Editor’s note: Recent terror attacks in Turkey, Bangladesh, Yemen, Iraq, Cameroon and Saudi Arabia underline the urgent global need to understand and address the root causes of instability. Two pieces from Thomson Reuters Foundation and The New York Times from 2015 examine the role of climate change in political stress, conflict, and violence. 

“We are experiencing a surprising uptick in global insecurity… partially due to our inability to manage climate stress,” Columbia University professor Marc Levy explained at the Global Security Initiative, Thomson Reuters Foundation reported last year.

The New York Times also reported last year on a 2015 study published in Proceedings of the National Academy of Sciences that drew one of the strongest links yet to the connection between global warming and human conflict.
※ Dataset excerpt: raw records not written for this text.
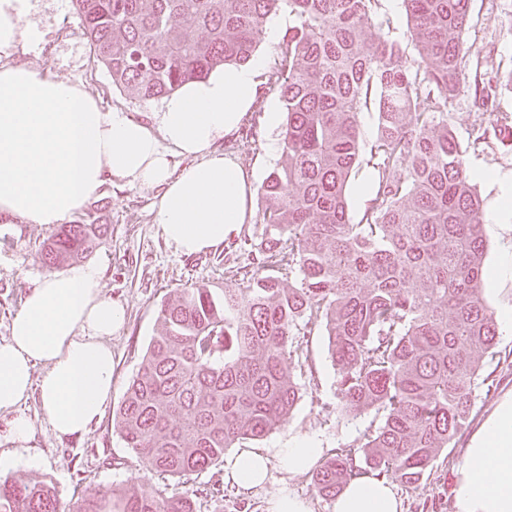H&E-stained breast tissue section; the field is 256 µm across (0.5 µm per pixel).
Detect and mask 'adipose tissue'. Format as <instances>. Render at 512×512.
Here are the masks:
<instances>
[{"label":"adipose tissue","mask_w":512,"mask_h":512,"mask_svg":"<svg viewBox=\"0 0 512 512\" xmlns=\"http://www.w3.org/2000/svg\"><path fill=\"white\" fill-rule=\"evenodd\" d=\"M34 14V0H0V214L57 224L104 184L120 182L160 189L154 222L182 253L238 236L253 215L256 174L216 144L255 102L262 57L186 84L162 111L137 120L102 107L82 85L8 63L18 48L38 51L43 34ZM177 157L191 161L178 174ZM124 321L96 265L37 278L0 340V412L35 394L58 435L85 433L112 398L109 339ZM322 453L311 435L272 453L246 449L225 477L250 492L271 480L270 461L291 477ZM451 497L454 512H512V394L465 448ZM334 512H402V503L385 478L363 474L338 495Z\"/></svg>","instance_id":"obj_1"}]
</instances>
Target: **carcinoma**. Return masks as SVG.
<instances>
[{
	"instance_id": "carcinoma-1",
	"label": "carcinoma",
	"mask_w": 512,
	"mask_h": 512,
	"mask_svg": "<svg viewBox=\"0 0 512 512\" xmlns=\"http://www.w3.org/2000/svg\"><path fill=\"white\" fill-rule=\"evenodd\" d=\"M377 0H73L112 83L149 101L241 65L268 17L295 24L269 76L286 113L282 152L259 193L266 234L248 284L171 295L116 411L127 447L148 471L204 472L244 439L276 430L299 398V323L322 328L337 367L336 414L379 415L356 445L336 449L313 475L333 497L349 480L417 484L468 424L474 350L496 332L484 298L481 199L448 104L469 88L496 108L497 89L468 85V0H403L418 56L385 37ZM200 30L194 39L189 33ZM373 105L377 137L360 139L358 114ZM374 191L358 223L347 185L361 165ZM108 225L63 224L41 245L57 268L91 254ZM296 269V283L275 275ZM4 512H193L137 478L88 489L69 510L46 481H0Z\"/></svg>"
}]
</instances>
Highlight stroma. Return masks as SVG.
<instances>
[{
    "mask_svg": "<svg viewBox=\"0 0 512 512\" xmlns=\"http://www.w3.org/2000/svg\"><path fill=\"white\" fill-rule=\"evenodd\" d=\"M36 10L43 48L38 52L16 51L13 62L81 84L105 107L121 109L137 119L161 110L162 100L139 101L113 84L108 69L90 46L72 0H37ZM374 11L384 33L401 42L408 58H415L417 52L408 38L402 0H376ZM511 26L512 0H469L464 38L483 59L480 72L484 80H494L497 72L512 68V36L507 33ZM256 53L266 62L259 76L257 100L239 129L225 137L219 147L247 170L255 171L262 181L281 156L283 131L269 129L265 121L270 108L282 106L279 93L267 84L279 60V45L263 41ZM448 111L450 125L466 150L469 168L512 173V134L504 130L505 125H512V91L499 95L492 112L471 93L458 96ZM480 123L501 126L503 132L485 142H474L471 131ZM158 195L155 188L107 184L75 211V218L91 216L108 225V233L99 240L89 261L102 271L105 295L126 308L125 324L110 340L114 361L112 399L88 433L61 438L44 418L38 398H30L17 412L35 427L33 440L24 446L9 439L8 423L13 415L1 413L0 452L10 453L14 465L0 471V481L23 477L51 482L66 507L85 489L118 487L144 476L166 495L192 497L195 512H266L267 499L283 485L279 479L244 494L225 482L220 465L181 478L145 472L114 422L115 411L155 334L158 312L170 293L199 285L220 295L237 292L254 270L248 249L263 237L258 215L265 202L257 197L253 200L255 216L237 238L204 254H182L164 240L154 222L153 206ZM55 231V226L32 224L18 217L0 222V339L8 337L12 319L20 311L32 280L46 273L40 246ZM301 343L303 356L296 368L300 398L294 411L274 432L244 441V448H279L304 434L317 436L326 449L341 448L358 443L374 420L371 412L354 420L337 417V370L328 351V339L315 327ZM479 363L490 381L477 385L470 422L462 435L441 450L420 483H394L404 512H423L422 504L427 499L439 501L437 512H453L449 490L461 450L470 444L497 403L512 393V334H497L491 351L480 353Z\"/></svg>",
    "mask_w": 512,
    "mask_h": 512,
    "instance_id": "1",
    "label": "stroma"
}]
</instances>
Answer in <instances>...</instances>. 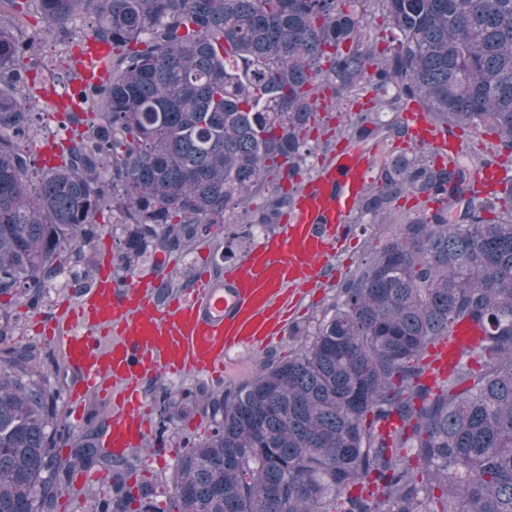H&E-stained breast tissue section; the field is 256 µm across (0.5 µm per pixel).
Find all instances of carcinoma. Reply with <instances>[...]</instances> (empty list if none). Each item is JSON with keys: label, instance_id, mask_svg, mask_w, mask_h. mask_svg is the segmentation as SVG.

Researchers in the study determined that the extreme drought in Syria between 2006-2009 was most likely caused by climate change, and that this drought was a factor in the violent uprising that began in Syria in 2011.

Levy linked ongoing violence in Syria to climate change and a record drought starting in 2006. The ensuing crop failure caused a mass exodus of unemployed rural residents, dissatisfied with the government, to spill into urban areas. These refugees, fleeing conflict and violence in Syria, Iraq, Afghanistan and Sudan, are now streaming into Europe, Thomson Reuters explained.

“Some of those migrants are fleeing areas that are hard to live in because of climate stress,” Levy explained. He was clear to point out that global warming is just one of many factors contributing to the refugee crisis of recent years. Still, climate change is ‘adding fuel to the fire’ of worsening instability and unrest around the world, Levy stated.